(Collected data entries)
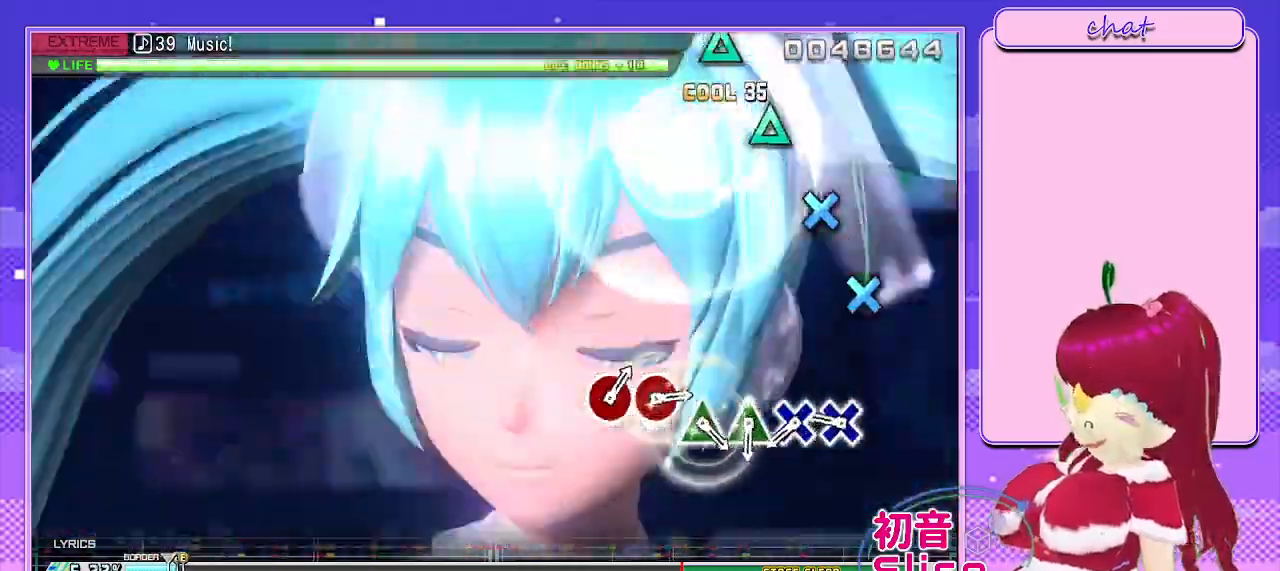
{"buttons": [], "left_stick": "center", "right_stick": "center", "events": [[17, "CIRCLE", "up"], [367, "CROSS", "down"], [483, "CROSS", "up"]]}
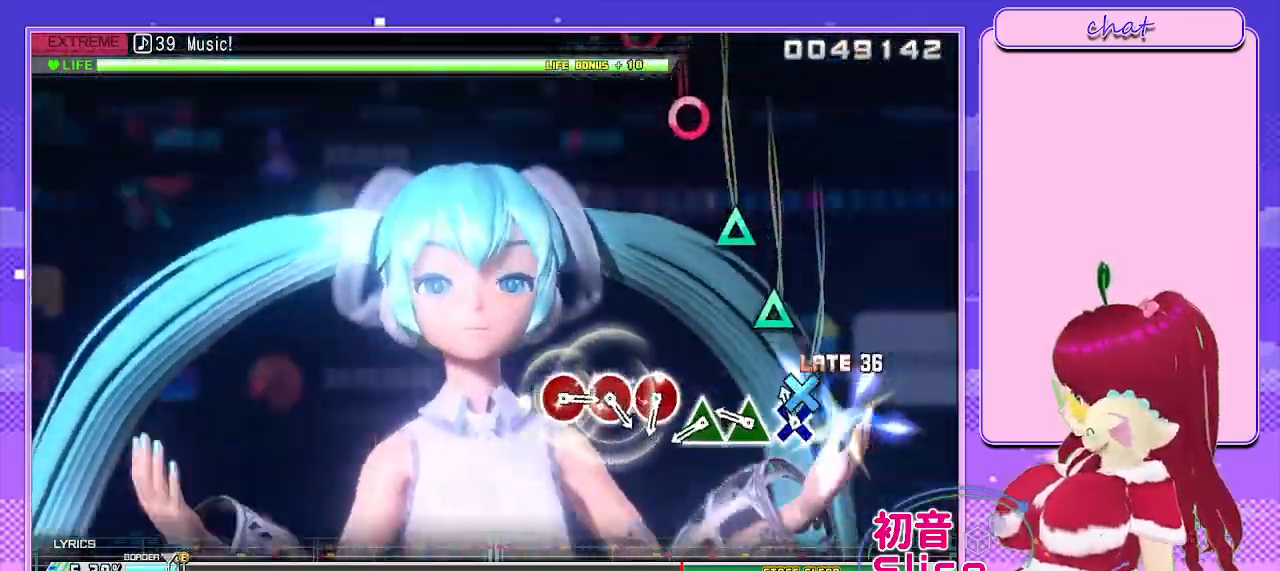
{"buttons": [], "left_stick": "center", "right_stick": "center", "events": [[83, "CROSS", "down"], [150, "CROSS", "up"], [333, "TRIANGLE", "down"], [433, "TRIANGLE", "up"]]}
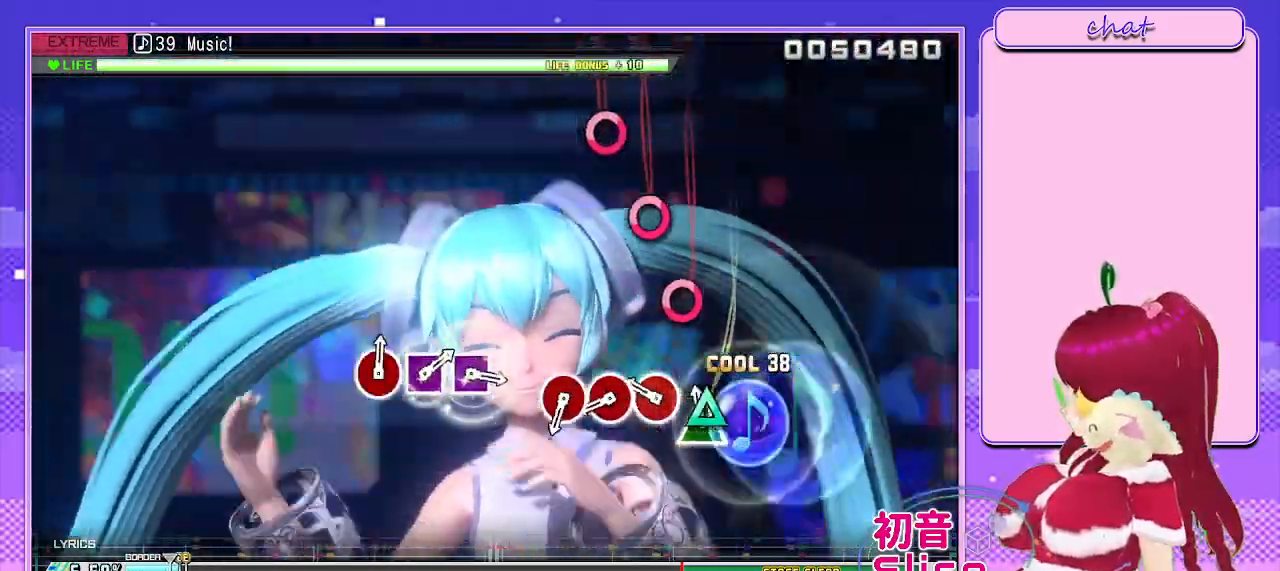
{"buttons": [], "left_stick": "center", "right_stick": "center", "events": [[50, "TRIANGLE", "down"], [150, "TRIANGLE", "up"], [300, "CIRCLE", "down"], [400, "CIRCLE", "up"]]}
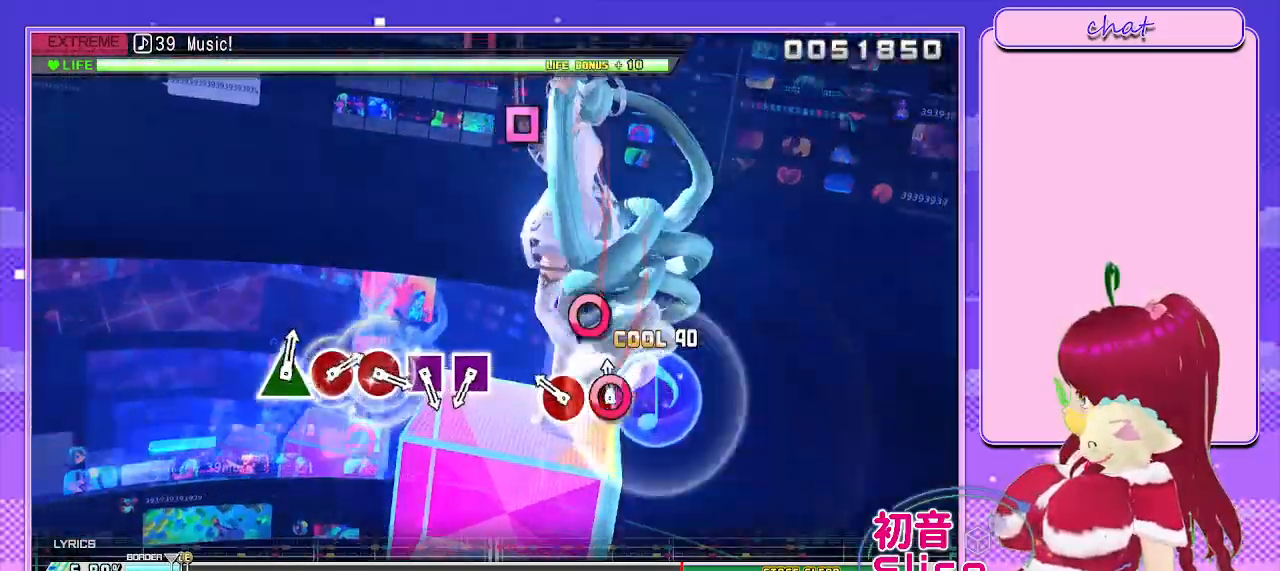
{"buttons": [], "left_stick": "center", "right_stick": "center", "events": [[17, "CIRCLE", "down"], [133, "CIRCLE", "up"], [233, "CIRCLE", "down"], [350, "CIRCLE", "up"]]}
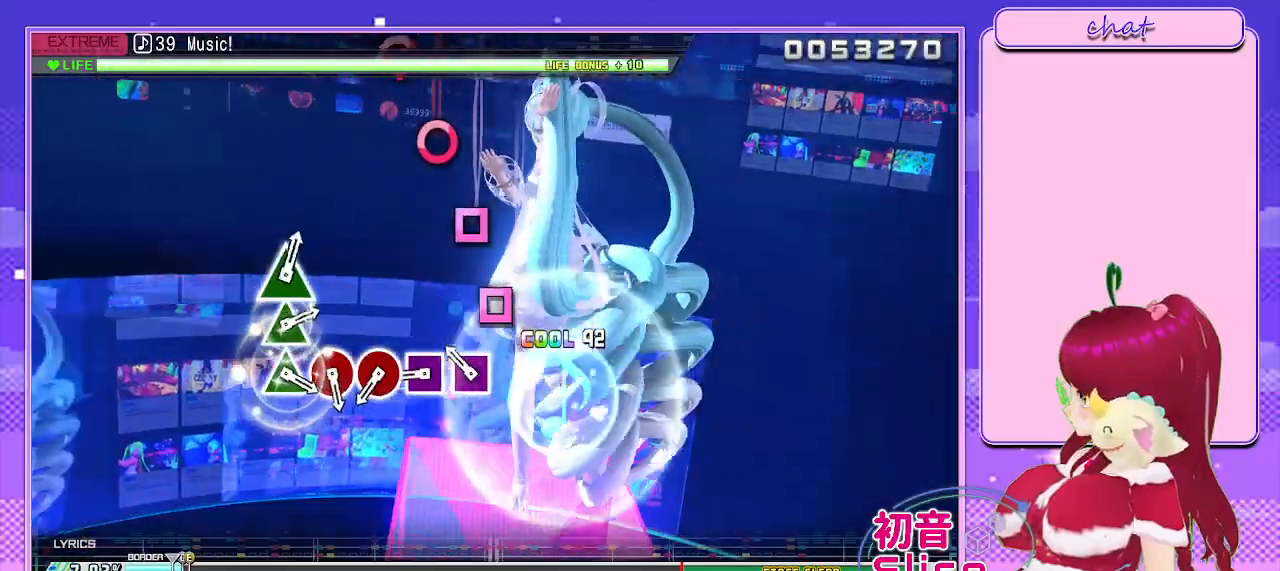
{"buttons": ["SQUARE"], "left_stick": "center", "right_stick": "center", "events": [[250, "SQUARE", "down"], [333, "SQUARE", "up"], [450, "SQUARE", "down"]]}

Aim of the exercise: Determine which lines above include the word "CROSS", and report those lines in full.

Response to this task:
{"buttons": [], "left_stick": "center", "right_stick": "center", "events": [[17, "CIRCLE", "up"], [367, "CROSS", "down"], [483, "CROSS", "up"]]}
{"buttons": [], "left_stick": "center", "right_stick": "center", "events": [[83, "CROSS", "down"], [150, "CROSS", "up"], [333, "TRIANGLE", "down"], [433, "TRIANGLE", "up"]]}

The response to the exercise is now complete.